> **ACTION ITEM**:
Below are records; copy every line among them that contains the word "plant".
──────── GIVEN RECORDS
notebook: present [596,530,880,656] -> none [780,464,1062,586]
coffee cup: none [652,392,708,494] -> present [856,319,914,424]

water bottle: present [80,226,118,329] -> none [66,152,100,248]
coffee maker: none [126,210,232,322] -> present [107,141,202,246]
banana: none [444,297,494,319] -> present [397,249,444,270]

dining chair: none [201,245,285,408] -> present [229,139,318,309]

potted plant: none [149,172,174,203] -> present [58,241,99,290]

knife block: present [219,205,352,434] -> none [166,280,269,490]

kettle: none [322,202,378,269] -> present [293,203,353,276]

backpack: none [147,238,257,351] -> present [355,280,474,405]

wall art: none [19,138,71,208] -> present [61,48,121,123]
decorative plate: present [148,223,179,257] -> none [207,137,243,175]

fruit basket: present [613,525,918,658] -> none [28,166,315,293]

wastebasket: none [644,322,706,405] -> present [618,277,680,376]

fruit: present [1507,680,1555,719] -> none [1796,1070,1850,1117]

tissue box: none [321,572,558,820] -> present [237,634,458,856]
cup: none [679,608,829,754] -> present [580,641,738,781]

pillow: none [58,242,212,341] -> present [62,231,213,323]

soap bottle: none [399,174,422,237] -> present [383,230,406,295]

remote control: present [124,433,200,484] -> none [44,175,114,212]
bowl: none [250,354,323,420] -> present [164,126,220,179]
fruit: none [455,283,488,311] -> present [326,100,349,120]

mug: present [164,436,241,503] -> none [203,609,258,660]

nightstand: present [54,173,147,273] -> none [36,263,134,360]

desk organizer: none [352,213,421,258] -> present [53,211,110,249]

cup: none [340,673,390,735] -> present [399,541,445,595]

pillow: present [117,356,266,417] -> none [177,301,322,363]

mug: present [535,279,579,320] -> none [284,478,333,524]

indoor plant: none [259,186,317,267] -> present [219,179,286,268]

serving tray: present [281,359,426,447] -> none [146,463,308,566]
────────────────
> **YOUR RESPONSE**:
potted plant: none [149,172,174,203] -> present [58,241,99,290]
indoor plant: none [259,186,317,267] -> present [219,179,286,268]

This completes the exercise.